Le gouvernement, au regard du coût important d’une telle réforme, entend notamment renforcer les procédures de contrôle de recherche d’emploi. Il oppose ainsi aux critiques un nombre croissant de démissions déguisées sous la forme des ruptures conventionnelles, qui grossissent le nombre de bénéficiaires des allocations chômage. Ces ruptures conventionnelles avoisinaient les 390 000 en 2016, contre 320 000 en 2012, selon les données statistiques de la DARES. 

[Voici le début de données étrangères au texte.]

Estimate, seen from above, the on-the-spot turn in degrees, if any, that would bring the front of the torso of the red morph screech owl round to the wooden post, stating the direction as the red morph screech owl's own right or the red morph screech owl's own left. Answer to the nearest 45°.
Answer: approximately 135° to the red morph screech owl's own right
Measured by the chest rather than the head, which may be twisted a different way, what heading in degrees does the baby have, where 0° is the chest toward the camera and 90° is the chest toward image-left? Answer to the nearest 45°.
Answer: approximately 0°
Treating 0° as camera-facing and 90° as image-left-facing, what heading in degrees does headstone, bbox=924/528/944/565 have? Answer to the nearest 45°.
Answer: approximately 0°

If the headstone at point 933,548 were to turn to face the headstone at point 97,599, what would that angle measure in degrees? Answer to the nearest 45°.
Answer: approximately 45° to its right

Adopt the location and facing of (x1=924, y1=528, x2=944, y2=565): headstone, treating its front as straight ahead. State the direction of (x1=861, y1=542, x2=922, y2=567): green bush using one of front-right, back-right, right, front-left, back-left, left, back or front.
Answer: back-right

Quel impact pour la gestion du régime ?

Aujourd’hui, le régime d’assurance-chômage est géré de façon paritaire. Cela signifie que la gouvernance de l’association qui pilote ce régime, l’Unedic, est assurée par les partenaires sociaux, organisations syndicales d’une part et patronales d’autre part. En théorie, l’État n’a donc pas la main sur le pilotage du régime : il laisse syndicats et patronat s’organiser pour définir les paramètres du régime et garantir sa viabilité financière. Les partenaires sociaux établissent ces règles pour au moins deux années dans le cadre de la convention d’assurance-chômage. La dernière a été adoptée le 1er octobre 2017

Or, cette convention est agréée par le gouvernement, ouvrant ainsi la voie à une certaine ingérence de l’exécutif dans la gestion du régime. Ainsi, les négociations portant sur l’assurance-chômage sont souvent encadrées par l’État, qui fait face à la tentation d’influencer les décisions en fonction de l’agenda électoral. Aussi évoque-t-on un “tripartisme de fait” pour caractériser cette triangulation entre pouvoirs publics et partenaires sociaux.

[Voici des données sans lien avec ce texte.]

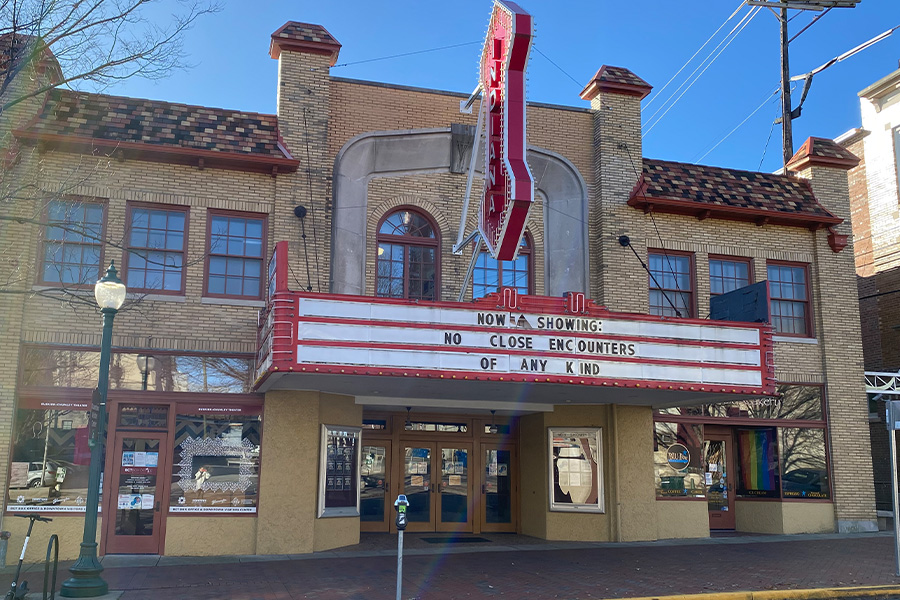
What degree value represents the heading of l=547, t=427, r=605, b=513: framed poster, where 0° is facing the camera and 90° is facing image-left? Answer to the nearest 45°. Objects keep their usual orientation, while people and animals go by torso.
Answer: approximately 0°

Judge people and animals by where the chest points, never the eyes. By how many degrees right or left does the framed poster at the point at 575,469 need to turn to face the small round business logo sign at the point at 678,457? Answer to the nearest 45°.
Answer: approximately 90° to its left

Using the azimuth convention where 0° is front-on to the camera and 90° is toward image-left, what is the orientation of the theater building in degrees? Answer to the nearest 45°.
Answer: approximately 0°

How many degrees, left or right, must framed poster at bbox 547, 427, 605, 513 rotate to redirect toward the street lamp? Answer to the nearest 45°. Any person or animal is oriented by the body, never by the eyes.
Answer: approximately 45° to its right

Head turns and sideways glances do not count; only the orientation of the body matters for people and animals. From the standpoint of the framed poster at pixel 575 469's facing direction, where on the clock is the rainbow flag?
The rainbow flag is roughly at 8 o'clock from the framed poster.

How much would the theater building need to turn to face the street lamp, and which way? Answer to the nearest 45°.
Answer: approximately 45° to its right

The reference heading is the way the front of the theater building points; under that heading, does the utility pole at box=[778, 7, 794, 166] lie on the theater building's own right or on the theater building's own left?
on the theater building's own left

L’étatisation de l’assurance-chômage, telle que portée par Emmanuel Macron lors de la campagne présidentielle, devrait donc permettre de sortir de ce paritarisme de façade pour acter la gestion du régime par l’État. Mais elle acterait surtout pour les partenaires sociaux la dépossession de cette mission qui leur est confiée depuis la convention collective nationale interprofessionnelle conclue le 31 décembre 1958. Il s’agit donc d’une remise en question d’un pilier essentiel du paritarisme de gestion.

Une transformation radicale est indispensable

La transformation très ambitieuse que porte l’exécutif vise à donner tous les leviers aux pouvoirs publics pour piloter efficacement les politiques de l’emploi. Deux éléments de contexte contribuent à en justifier la pertinence : d’une part, la persistance d’un chômage structurel - dont le taux n’est pas encore descendu en-dessous de 7 % depuis 30 ans - incite le gouvernement à engager des mesures radicales ; d’autre part, l’endettement de l’Unedic rend inévitable une réforme en profondeur de la gouvernance du régime.

L’Unédic, de déficit en déficit 

L’Unédic connaît en effet des déficits répétés depuis dix ans. Sa dette cumulée se détériore d’année en année. Malgré l’impact positif attendu à la suite de l’entrée en vigueur de la dernière convention, et des conditions macroéconomiques favorables au retour d’une croissance durable, la dette de l’Unédic qui s’élevait en 2008 à 5 milliards d’euros, devrait se situer selon les projections de l’Unédic à 39,1 milliards d’euros en 2020
 
Or, comme précédemment énoncé, la réforme envisagée par le gouvernement a un coût non négligeable. Bien que de nouvelles estimations préciseront prochainement le chiffrage, il est évident qu’une refonte du système ne devrait pas davantage pénaliser le bilan financier de l’organisme. 

Quelle place les partenaires sociaux peuvent-ils donc occuper dans ce nouveau dispositif ? C’est tout l’objet des concertations qui ont commencé depuis dix jours. 

Dans le rapport Dernière chance pour le paritarisme de gestion, que l’Institut Montaigne a rendu public en mars 2017, nous appelons à une transformation en profondeur de la gouvernance de l’assurance-chômage afin de clarifier les responsabilités des différentes parties prenantes. Mais nous jugeons également indispensable que les partenaires sociaux continuent de participer au pilotage du régime, par exemple dans le cadre d’une commission élaborant les lignes directrices des conventions d’assurance-chômage.